(EXCERPTED RECORDS Opens)

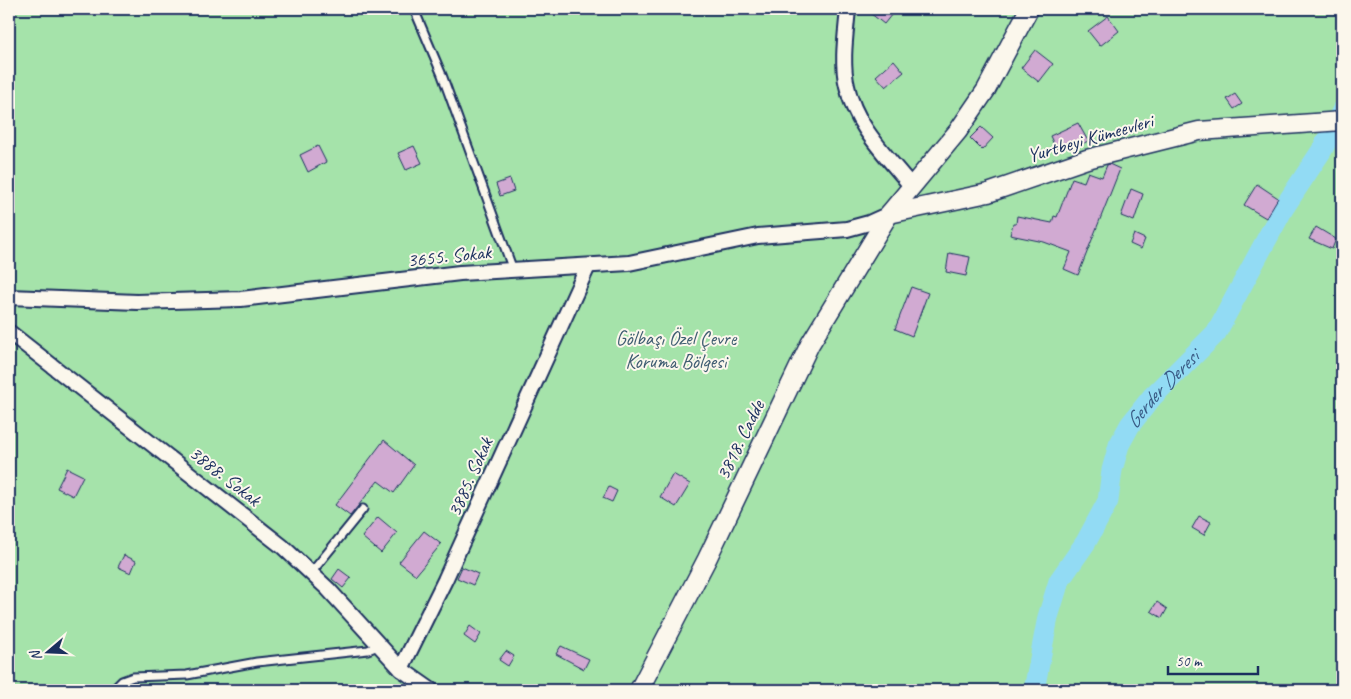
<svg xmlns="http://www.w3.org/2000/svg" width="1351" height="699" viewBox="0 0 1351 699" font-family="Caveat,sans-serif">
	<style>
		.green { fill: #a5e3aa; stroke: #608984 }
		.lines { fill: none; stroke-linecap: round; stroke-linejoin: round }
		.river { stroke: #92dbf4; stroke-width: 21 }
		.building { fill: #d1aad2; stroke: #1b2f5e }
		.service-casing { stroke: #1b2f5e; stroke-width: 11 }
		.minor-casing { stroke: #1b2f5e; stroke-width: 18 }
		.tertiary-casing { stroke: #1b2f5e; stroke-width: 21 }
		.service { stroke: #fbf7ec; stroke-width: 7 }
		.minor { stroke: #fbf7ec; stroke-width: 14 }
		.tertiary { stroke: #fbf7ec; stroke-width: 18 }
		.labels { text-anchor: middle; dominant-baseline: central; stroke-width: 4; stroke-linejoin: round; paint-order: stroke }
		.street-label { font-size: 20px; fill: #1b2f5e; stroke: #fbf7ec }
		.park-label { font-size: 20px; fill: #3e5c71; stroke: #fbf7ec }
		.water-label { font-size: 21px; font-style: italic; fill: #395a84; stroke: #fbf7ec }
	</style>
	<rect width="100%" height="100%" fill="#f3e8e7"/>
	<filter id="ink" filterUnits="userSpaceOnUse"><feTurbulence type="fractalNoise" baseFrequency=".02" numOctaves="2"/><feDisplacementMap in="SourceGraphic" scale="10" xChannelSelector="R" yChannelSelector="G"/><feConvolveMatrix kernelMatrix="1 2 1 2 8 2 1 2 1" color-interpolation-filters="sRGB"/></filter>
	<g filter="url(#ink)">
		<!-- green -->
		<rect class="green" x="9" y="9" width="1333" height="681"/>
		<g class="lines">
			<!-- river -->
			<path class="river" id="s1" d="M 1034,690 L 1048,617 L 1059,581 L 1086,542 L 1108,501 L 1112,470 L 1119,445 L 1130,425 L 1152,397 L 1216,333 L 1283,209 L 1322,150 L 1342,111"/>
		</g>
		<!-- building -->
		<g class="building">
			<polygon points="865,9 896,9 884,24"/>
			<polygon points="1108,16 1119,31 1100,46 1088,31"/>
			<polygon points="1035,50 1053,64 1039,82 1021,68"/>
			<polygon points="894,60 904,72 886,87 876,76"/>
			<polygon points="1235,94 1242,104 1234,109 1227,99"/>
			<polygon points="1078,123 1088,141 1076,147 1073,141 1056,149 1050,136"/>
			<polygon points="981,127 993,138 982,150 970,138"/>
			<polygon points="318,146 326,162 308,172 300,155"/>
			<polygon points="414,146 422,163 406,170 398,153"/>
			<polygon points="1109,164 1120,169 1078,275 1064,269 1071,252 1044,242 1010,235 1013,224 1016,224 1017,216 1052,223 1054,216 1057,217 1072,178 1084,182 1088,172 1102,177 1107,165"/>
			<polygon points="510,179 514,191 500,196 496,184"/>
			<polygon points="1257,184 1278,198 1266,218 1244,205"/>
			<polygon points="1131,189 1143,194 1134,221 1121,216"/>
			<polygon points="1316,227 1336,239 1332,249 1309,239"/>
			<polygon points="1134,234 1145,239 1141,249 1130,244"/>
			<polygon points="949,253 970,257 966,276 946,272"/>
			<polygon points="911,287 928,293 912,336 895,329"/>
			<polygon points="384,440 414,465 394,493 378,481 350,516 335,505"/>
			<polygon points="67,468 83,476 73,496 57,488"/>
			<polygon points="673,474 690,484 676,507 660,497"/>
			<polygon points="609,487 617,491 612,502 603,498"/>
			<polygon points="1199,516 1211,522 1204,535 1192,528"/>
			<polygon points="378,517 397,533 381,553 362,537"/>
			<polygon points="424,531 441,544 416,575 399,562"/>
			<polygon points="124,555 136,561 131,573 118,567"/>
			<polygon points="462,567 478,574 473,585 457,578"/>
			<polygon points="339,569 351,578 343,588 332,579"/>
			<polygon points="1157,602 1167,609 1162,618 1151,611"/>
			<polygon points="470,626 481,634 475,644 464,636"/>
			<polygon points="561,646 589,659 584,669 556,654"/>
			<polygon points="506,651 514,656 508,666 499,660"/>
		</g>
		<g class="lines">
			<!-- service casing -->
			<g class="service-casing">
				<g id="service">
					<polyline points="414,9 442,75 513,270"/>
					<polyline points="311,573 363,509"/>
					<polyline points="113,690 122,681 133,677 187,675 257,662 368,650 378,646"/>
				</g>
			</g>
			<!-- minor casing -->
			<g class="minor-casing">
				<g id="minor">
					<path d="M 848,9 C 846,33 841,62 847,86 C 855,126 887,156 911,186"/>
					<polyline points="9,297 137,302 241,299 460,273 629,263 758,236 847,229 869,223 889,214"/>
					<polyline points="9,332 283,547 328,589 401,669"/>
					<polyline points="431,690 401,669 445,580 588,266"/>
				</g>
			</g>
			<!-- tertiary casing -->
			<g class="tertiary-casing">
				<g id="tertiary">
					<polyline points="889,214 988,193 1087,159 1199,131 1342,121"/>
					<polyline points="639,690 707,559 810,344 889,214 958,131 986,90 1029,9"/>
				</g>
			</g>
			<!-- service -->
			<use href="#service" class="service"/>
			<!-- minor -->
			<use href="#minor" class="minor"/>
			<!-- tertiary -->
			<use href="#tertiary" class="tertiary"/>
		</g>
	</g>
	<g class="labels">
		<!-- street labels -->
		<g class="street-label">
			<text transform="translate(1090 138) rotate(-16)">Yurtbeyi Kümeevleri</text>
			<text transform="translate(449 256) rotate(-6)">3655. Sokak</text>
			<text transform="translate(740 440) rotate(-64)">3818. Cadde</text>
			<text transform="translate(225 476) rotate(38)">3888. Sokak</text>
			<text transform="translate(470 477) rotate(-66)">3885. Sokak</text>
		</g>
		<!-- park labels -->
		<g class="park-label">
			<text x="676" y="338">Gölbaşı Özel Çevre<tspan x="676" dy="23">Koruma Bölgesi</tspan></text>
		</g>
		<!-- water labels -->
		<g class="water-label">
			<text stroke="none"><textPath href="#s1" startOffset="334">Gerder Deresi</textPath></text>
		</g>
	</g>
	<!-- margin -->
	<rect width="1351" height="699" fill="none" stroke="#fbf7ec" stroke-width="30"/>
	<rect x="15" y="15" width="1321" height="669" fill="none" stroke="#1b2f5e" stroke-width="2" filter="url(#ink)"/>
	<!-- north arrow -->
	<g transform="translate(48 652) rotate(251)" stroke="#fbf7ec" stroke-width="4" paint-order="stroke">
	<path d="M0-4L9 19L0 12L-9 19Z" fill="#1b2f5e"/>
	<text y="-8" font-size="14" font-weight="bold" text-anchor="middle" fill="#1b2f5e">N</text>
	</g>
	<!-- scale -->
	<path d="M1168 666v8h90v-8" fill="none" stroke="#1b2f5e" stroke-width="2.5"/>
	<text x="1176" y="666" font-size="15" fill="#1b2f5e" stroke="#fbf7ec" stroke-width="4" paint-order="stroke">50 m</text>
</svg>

(EXCERPTED RECORDS Closes)
(EXCERPTED RECORDS Opens)

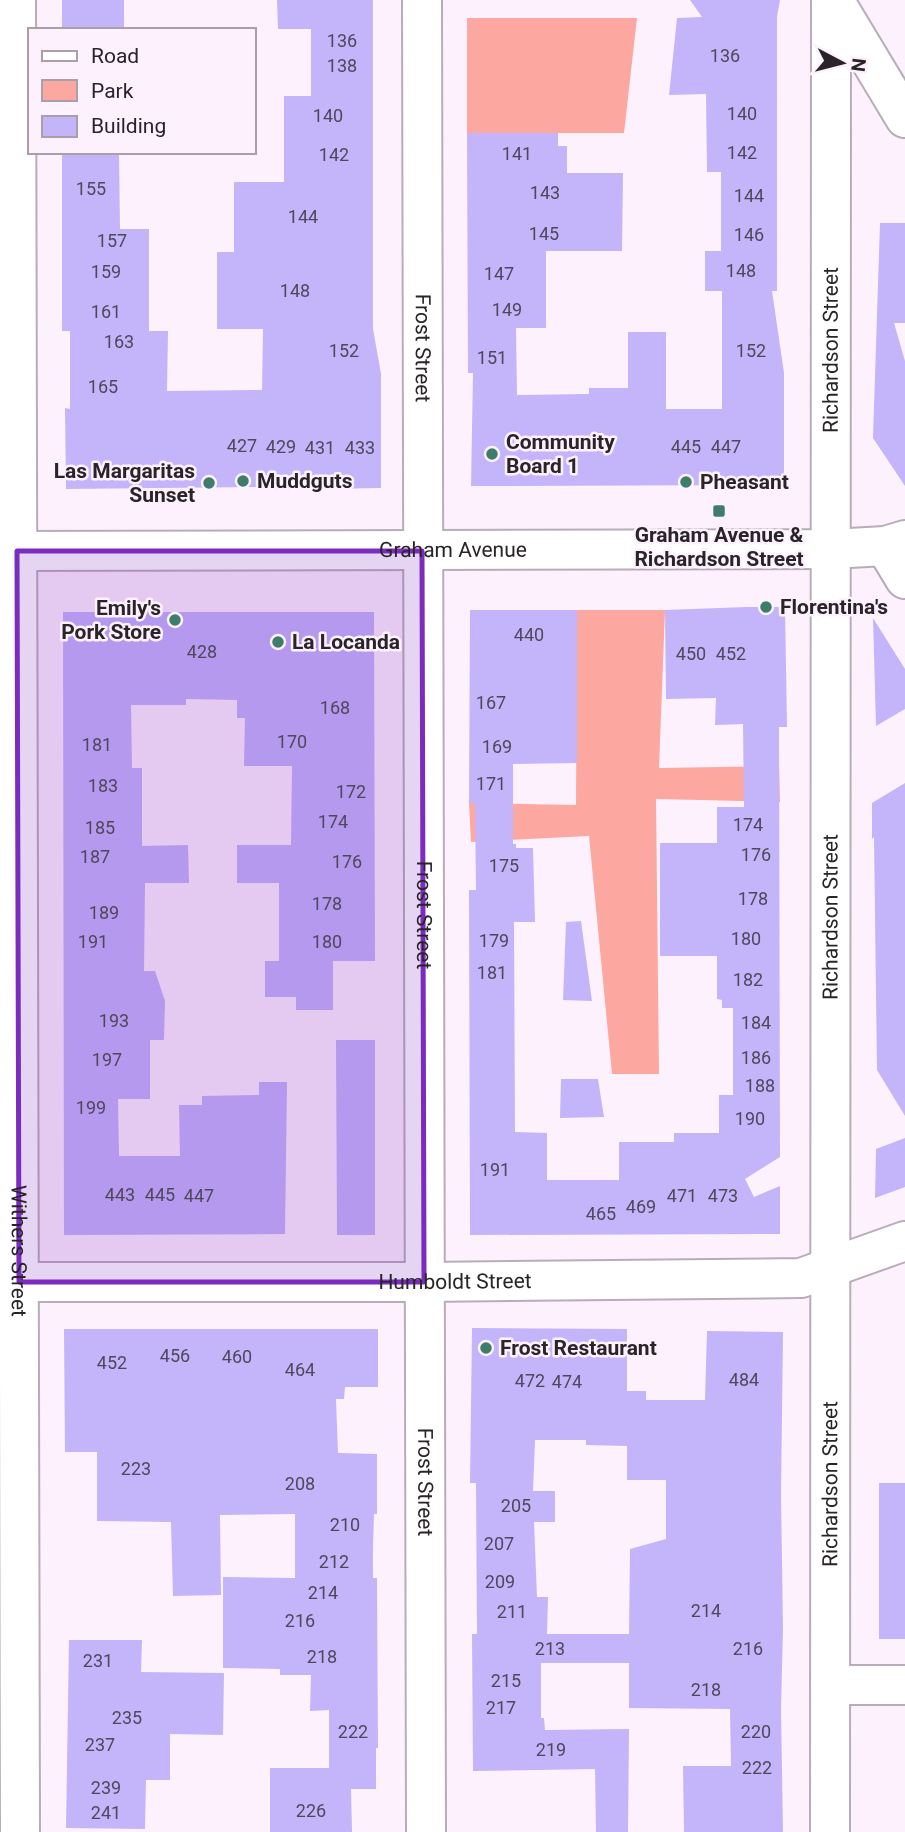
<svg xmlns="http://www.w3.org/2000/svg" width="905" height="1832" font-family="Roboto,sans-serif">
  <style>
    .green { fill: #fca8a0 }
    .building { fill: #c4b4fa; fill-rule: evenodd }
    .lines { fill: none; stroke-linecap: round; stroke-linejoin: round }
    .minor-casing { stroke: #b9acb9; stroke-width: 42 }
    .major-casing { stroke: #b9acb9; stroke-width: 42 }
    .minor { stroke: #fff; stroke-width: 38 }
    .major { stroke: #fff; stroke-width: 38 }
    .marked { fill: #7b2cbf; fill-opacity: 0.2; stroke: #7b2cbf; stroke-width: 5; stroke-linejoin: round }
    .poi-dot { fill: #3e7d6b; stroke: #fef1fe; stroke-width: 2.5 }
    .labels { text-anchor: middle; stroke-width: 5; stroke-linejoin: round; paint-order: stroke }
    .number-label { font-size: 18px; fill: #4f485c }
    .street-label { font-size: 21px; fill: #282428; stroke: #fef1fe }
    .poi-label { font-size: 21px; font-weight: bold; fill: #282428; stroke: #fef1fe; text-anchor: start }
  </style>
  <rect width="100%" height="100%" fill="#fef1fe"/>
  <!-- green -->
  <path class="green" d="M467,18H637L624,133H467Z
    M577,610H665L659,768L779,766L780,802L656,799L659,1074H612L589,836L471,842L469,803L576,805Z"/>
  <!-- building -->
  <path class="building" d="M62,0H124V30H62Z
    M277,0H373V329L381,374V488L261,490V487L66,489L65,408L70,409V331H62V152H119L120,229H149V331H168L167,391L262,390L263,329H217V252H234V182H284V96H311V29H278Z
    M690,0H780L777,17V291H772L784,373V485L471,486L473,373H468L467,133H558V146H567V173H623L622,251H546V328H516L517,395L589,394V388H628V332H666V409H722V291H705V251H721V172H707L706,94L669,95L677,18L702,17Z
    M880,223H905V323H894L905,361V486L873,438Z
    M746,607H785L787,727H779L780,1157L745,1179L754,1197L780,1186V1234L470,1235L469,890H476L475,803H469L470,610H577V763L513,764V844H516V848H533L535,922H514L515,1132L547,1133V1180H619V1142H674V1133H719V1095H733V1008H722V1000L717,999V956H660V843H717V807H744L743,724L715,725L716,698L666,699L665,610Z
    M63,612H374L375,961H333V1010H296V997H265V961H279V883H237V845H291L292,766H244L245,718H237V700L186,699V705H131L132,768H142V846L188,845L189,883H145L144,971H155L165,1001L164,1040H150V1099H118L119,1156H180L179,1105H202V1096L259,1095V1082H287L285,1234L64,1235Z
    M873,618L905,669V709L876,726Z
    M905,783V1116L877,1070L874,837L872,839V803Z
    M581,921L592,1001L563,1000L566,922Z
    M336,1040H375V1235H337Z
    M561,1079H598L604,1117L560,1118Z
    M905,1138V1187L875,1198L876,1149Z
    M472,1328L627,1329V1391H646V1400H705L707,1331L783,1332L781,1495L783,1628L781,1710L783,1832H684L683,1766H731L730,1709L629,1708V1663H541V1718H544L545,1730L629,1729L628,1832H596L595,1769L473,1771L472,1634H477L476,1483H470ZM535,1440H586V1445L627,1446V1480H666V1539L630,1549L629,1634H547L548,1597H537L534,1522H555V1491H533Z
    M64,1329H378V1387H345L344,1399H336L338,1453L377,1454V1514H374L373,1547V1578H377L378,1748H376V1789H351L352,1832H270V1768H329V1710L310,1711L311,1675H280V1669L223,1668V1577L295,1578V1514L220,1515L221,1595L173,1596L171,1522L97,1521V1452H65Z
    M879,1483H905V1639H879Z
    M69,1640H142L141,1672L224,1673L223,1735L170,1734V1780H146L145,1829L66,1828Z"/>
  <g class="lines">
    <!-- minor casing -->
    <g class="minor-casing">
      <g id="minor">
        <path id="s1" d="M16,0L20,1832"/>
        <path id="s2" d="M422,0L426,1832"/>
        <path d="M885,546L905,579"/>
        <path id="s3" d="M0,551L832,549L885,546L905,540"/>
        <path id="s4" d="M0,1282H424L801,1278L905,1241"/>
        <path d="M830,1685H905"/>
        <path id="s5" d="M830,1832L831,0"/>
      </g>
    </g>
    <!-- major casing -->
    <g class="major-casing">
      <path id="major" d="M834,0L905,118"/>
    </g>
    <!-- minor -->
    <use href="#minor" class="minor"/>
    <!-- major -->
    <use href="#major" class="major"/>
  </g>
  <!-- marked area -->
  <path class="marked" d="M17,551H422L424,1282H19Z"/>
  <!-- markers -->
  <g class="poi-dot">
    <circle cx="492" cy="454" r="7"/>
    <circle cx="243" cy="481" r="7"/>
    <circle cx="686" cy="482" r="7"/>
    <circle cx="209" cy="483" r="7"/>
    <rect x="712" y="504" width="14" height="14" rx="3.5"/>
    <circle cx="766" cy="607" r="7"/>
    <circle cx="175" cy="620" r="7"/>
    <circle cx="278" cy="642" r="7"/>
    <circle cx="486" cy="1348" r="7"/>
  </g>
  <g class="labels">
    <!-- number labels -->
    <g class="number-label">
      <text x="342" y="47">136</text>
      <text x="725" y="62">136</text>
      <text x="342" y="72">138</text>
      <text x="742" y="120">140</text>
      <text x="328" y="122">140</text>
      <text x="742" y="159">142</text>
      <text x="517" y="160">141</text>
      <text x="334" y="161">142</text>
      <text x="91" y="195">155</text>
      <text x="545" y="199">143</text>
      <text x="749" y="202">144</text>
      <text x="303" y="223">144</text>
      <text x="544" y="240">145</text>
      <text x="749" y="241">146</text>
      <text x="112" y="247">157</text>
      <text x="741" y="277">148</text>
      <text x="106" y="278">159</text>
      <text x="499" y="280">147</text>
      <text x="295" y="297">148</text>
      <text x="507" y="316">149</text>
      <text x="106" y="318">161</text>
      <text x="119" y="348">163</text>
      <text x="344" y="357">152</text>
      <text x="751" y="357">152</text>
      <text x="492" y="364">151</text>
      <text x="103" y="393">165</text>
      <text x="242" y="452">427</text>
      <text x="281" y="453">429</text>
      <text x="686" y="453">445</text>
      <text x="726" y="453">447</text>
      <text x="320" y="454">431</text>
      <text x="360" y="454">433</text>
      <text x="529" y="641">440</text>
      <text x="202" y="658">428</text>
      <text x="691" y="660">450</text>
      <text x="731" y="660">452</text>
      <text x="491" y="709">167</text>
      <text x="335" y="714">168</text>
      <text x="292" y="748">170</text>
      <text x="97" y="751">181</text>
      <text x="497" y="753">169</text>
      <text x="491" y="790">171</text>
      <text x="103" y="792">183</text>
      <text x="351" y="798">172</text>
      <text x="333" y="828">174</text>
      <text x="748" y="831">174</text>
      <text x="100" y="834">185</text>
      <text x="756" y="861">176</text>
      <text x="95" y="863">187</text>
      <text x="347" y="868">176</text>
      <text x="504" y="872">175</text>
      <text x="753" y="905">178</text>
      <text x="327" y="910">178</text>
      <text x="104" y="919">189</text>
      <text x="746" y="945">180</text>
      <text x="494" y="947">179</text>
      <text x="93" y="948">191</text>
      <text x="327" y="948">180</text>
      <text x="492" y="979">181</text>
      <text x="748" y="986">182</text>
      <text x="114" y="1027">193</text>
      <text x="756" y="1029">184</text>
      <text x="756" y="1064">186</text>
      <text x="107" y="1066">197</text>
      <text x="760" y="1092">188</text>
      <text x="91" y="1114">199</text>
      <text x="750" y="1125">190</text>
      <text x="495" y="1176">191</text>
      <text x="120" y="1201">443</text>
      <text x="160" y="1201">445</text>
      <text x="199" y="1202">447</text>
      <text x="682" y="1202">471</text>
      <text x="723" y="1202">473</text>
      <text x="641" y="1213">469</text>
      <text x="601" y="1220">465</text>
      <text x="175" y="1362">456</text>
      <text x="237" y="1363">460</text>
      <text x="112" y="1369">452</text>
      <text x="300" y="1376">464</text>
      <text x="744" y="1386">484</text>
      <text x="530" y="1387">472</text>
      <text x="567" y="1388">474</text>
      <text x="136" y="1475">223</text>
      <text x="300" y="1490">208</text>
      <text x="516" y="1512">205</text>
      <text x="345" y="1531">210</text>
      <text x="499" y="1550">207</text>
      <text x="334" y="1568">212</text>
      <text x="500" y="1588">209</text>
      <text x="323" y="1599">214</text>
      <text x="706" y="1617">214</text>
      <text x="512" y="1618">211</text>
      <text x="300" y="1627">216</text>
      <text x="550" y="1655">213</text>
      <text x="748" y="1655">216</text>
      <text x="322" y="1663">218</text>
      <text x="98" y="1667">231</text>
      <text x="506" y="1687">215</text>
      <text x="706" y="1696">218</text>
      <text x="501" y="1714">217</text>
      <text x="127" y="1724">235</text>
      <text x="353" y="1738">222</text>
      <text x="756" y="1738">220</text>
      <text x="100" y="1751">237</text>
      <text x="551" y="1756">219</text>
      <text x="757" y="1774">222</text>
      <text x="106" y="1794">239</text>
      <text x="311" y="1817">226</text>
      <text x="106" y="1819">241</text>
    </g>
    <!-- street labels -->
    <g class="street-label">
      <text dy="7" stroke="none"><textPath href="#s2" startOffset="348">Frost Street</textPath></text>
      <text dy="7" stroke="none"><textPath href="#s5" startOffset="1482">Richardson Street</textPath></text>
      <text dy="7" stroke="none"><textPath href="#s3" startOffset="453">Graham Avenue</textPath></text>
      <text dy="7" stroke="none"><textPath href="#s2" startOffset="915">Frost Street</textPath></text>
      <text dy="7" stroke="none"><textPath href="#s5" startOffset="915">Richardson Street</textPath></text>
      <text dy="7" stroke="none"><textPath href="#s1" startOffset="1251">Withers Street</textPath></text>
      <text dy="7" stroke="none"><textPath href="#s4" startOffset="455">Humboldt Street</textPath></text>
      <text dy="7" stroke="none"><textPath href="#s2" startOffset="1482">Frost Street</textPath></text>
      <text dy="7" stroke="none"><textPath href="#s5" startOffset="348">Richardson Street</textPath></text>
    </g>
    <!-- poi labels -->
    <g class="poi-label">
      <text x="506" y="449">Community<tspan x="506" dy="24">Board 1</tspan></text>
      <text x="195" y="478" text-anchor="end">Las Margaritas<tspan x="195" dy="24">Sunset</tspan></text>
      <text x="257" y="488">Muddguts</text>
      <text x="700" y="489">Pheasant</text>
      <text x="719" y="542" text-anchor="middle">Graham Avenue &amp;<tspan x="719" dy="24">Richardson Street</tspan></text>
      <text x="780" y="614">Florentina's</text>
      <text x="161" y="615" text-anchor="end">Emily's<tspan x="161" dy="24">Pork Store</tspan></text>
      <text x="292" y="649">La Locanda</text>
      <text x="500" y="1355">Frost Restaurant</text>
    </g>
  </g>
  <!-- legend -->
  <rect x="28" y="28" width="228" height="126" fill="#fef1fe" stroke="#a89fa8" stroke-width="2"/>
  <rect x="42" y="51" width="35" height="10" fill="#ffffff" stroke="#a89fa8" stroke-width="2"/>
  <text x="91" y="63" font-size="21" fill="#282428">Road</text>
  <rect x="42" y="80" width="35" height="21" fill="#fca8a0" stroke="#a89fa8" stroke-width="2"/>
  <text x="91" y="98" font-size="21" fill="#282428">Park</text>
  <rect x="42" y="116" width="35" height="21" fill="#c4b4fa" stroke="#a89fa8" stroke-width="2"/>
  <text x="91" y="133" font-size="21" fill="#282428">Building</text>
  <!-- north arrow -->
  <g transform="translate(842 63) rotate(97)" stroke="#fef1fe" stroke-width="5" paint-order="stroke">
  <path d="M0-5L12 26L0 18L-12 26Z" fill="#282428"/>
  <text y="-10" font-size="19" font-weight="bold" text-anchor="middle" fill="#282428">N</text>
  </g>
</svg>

(EXCERPTED RECORDS Closes)

AIM OF THE EXERCISE. Wherever the string "lines" appears in the entries, copy that line.

RESULT OF THE TASK.
		.lines { fill: none; stroke-linecap: round; stroke-linejoin: round }
		<g class="lines">
		<g class="lines">
    .lines { fill: none; stroke-linecap: round; stroke-linejoin: round }
  <g class="lines">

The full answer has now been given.